SMR. Eine weitere neue Anlage entsteht in der geschlossenen Stadt Sewersk in der Oblast Tomsk: Der BREST-300 ist ein bleigekühlter schneller Brüter, der 2026 in Betrieb gehen soll. Im November 2024 begannen die Montagearbeiten für den Kondensator in der Turbinenhalle. Zudem laufen in Russland bereits die beiden eingangs erwähnten 32-MW-SMR auf dem KKW Akademik Lomonossow.

Im Jahr 2028 soll am Standort Ust-Kuiga (Jakutien) ein landbasierter SMR, basierend auf dem RITM-200N-Konzept, in Betrieb genommen werden. Eine entsprechende Standortgenehmigung wurde im April 2023 erteilt.

Im Autonomen Gebiet Tschukotka sollen zwei von vier „schwimmenden“ Reaktoren im Jahr 2028 in Betrieb genommen werden. Die Reaktoren sollen Strom für Projekte zur Erschließung von Erzgebieten liefern.

Weitere kleine Reaktoren sind in Jakutien und der Region Krasonjarsk geplant.

Ausland. Neben Projekten im Inland ist die expansive Ausrichtung der russischen Atomwirtschaft hervorzuheben. Russland baut bzw. plant KKW derzeit in Ägypten, Bangladesch, China, Indien, Türkei, Ungarn und Usbekistan; ein geplantes Projekt in Finnland wurde von finnischer Seite wegen des Einmarsches in die Ukraine abgebrochen. Zudem wird in Osteuropa noch eine Vielzahl von Reaktoren russischer bzw. sowjetischer Bauart betrieben.

Forschungsreaktoren

Laut Angaben der IAEA sind derzeit 54 Forschungsreaktoren in Russland in Betrieb, drei weitere werden gebaut – nirgendwo sonst werden so viele Forschungsreaktoren betrieben. Zählt man die abgeschalteten und teils schon zurückgebauten Anlagen dazu, kommt man auf weit über 100. Ein Großteil dieser Anlagen dient allerdings auch der militärischen Nutzung der Kernenergie.
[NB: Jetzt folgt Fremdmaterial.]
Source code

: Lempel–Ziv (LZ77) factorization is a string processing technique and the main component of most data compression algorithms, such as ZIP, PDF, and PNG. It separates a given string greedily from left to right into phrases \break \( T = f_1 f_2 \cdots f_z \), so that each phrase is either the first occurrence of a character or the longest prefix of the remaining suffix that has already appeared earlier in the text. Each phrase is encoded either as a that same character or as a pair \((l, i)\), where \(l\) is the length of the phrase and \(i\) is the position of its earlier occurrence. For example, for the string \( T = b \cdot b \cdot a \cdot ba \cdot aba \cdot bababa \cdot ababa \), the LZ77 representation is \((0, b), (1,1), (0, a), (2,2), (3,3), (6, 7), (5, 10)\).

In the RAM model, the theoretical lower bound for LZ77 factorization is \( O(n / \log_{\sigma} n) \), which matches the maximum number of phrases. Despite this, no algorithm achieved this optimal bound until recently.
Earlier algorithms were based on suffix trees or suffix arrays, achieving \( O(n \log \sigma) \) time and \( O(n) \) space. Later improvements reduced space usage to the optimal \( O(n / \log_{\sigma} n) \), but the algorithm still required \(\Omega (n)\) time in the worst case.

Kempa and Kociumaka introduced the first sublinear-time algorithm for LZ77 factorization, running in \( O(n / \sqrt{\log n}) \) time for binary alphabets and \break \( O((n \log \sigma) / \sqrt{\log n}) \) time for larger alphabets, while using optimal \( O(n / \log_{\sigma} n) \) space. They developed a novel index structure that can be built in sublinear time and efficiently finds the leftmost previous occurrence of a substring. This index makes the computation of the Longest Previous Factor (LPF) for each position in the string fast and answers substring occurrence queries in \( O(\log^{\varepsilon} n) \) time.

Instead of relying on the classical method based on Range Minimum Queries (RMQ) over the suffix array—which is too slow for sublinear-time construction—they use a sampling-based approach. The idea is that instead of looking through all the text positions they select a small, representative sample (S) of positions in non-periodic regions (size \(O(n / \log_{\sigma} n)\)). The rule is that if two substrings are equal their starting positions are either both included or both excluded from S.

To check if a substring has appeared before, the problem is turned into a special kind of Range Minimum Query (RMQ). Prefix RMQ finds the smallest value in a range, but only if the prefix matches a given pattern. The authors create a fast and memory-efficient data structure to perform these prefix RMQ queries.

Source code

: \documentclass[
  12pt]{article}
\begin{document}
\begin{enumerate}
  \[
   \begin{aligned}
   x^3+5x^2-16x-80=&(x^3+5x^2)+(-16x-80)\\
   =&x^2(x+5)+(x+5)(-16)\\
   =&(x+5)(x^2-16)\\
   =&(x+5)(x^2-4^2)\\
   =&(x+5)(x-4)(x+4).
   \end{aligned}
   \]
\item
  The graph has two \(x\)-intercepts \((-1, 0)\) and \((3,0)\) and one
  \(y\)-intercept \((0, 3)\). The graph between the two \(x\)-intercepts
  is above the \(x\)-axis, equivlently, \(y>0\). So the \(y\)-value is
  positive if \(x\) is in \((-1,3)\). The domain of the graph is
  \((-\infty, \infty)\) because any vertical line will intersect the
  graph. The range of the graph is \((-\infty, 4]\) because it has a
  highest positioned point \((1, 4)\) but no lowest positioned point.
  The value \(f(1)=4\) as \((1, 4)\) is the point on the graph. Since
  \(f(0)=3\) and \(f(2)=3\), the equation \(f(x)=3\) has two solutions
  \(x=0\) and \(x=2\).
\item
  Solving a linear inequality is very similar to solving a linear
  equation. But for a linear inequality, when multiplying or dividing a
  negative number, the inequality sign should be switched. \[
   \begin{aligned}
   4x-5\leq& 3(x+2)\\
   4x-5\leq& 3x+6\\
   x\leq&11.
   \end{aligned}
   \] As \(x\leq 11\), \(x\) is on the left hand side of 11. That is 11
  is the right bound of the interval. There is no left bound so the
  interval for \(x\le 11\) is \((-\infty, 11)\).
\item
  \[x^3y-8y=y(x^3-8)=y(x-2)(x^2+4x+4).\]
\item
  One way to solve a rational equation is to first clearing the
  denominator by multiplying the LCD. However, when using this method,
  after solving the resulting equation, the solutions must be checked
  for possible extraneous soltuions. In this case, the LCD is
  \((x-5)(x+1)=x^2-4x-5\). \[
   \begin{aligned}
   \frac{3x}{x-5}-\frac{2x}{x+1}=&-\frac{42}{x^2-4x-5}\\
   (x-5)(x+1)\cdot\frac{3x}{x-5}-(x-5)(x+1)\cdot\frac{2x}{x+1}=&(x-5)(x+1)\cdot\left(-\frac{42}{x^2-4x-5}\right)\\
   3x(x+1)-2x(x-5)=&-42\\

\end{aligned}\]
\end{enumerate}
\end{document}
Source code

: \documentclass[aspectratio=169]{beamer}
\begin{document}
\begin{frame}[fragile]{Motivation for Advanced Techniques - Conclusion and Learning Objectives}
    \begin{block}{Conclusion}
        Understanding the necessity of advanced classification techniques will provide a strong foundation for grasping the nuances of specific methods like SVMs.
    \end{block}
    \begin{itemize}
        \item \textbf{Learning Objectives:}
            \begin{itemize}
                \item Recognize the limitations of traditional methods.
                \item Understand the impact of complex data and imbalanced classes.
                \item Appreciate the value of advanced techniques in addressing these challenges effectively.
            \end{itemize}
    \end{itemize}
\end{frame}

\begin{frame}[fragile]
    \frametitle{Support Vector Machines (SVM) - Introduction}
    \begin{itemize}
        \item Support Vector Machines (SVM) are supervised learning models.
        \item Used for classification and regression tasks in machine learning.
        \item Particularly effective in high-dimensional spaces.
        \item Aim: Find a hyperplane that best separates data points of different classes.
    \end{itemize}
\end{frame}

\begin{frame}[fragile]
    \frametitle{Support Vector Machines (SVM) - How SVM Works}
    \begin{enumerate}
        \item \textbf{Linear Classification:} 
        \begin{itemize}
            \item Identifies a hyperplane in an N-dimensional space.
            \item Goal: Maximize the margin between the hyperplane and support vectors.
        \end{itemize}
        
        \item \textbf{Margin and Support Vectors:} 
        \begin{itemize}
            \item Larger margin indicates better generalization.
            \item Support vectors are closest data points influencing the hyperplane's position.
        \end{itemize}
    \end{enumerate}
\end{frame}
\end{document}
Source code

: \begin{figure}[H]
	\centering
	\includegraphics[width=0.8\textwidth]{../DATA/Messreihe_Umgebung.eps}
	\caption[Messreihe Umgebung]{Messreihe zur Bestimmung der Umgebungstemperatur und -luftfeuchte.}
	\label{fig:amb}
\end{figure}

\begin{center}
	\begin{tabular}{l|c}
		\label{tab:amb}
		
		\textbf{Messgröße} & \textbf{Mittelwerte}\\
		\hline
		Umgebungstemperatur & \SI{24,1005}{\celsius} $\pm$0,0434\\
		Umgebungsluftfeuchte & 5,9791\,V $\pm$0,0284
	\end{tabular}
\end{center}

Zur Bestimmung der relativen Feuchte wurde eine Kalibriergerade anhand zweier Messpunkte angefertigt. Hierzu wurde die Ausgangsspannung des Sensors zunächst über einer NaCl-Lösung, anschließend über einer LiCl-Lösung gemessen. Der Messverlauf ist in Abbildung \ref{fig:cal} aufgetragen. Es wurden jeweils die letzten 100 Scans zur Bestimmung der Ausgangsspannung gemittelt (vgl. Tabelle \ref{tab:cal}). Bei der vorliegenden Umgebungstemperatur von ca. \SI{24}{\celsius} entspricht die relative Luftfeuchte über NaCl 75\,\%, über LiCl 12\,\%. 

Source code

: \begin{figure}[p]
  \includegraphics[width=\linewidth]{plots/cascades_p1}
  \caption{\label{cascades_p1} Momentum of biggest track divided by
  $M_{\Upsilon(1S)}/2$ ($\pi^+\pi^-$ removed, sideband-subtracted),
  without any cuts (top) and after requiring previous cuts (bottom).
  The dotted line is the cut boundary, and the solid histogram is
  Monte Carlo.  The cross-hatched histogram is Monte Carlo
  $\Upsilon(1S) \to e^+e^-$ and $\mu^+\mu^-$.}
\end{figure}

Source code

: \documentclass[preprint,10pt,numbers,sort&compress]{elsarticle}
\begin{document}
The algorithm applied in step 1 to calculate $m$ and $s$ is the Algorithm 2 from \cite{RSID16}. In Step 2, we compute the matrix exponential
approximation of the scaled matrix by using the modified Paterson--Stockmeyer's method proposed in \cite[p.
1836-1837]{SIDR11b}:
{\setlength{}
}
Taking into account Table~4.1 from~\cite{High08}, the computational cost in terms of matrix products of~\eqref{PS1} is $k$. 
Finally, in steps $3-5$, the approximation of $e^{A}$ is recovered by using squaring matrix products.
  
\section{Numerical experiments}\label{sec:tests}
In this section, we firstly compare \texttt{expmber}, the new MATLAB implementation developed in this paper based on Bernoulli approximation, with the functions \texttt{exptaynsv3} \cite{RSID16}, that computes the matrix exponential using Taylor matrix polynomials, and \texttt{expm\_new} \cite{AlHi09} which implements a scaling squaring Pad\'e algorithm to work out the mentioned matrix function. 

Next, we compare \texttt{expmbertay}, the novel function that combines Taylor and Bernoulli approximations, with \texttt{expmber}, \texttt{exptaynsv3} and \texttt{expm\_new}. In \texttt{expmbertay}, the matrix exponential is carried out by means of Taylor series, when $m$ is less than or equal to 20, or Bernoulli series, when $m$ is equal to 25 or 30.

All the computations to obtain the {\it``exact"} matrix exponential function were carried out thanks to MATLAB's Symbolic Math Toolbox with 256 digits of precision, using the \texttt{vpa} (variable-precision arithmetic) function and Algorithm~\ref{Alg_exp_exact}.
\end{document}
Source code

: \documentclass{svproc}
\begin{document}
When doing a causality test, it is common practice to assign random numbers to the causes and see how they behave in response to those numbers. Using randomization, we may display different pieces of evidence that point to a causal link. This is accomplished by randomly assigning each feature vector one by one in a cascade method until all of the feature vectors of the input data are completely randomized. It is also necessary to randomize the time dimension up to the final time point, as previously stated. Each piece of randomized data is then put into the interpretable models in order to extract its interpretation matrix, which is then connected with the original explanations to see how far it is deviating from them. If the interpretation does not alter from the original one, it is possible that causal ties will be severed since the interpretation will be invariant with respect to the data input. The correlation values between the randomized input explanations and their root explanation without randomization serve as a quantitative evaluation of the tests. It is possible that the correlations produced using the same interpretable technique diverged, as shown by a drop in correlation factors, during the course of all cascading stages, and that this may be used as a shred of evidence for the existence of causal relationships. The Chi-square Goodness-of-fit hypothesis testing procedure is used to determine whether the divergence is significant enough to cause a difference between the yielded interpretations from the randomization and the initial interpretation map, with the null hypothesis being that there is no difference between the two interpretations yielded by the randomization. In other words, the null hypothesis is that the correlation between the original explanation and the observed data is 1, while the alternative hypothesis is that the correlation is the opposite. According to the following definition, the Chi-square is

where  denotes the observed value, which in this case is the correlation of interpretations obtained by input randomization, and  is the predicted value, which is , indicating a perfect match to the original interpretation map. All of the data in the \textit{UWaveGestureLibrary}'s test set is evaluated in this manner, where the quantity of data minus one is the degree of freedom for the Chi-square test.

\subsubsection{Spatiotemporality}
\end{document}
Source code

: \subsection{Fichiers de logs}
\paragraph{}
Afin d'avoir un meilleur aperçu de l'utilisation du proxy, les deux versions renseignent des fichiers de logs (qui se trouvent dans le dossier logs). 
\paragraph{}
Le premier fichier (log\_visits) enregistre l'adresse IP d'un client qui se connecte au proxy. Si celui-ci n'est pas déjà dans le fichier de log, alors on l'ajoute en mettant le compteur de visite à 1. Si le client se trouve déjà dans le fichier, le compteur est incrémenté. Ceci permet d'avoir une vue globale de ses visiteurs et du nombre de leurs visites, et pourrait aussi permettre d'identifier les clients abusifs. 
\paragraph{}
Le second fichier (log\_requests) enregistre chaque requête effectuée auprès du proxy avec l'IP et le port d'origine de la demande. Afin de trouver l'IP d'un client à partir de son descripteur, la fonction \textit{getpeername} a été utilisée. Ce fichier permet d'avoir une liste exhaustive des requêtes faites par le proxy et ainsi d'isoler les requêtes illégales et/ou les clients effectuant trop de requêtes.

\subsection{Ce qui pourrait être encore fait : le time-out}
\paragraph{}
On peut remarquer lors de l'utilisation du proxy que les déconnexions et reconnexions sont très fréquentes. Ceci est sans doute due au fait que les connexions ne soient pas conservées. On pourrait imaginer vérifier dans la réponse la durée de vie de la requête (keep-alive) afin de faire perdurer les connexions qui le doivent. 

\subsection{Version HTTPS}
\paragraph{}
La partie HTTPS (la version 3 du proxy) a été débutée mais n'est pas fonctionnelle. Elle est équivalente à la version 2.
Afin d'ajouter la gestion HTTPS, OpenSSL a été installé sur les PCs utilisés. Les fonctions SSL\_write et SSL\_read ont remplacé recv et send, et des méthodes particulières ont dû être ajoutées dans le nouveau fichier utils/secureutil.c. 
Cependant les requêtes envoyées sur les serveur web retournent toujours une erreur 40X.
Anfang Februar 2024 teilte das zu Rosatom gehörige Bergbau- und Chemiekombinat mit, dass die Forschungs- und Entwicklungs-Arbeiten für das Projekt eines Flüssigsalz-Forschungsreaktors abgeschlossen sind und ein vorläufiges Design entwickelt wurde. Derzeit wird eine Baugenehmigung bis 2027 und eine Inbetriebnahme bis 2031 angestrebt. Für einen natriumgekühlten schnellen Mehrzweck-Forschungsreaktor am Physikalisch-Energetischen Institut A. I. Leipunski wurde Ende Februar 2024 mit der Produktion von Brennelementen begonnen.

Urananreicherung und -förderung

Eine wesentliche Rolle spielt Russland im Bereich der Uranförderung und -verarbeitung: Obwohl Russland nur 6 % der weltweiten Uranmenge (2023) fördert, werden in Russland über 20 % der Konversion und über 40 % der weltweiten Urananreicherung durchgeführt. Seit dem Beginn des Einmarsches in die Ukraine sind die westlichen Länder bemüht, diese Abhängigkeit zu reduzieren.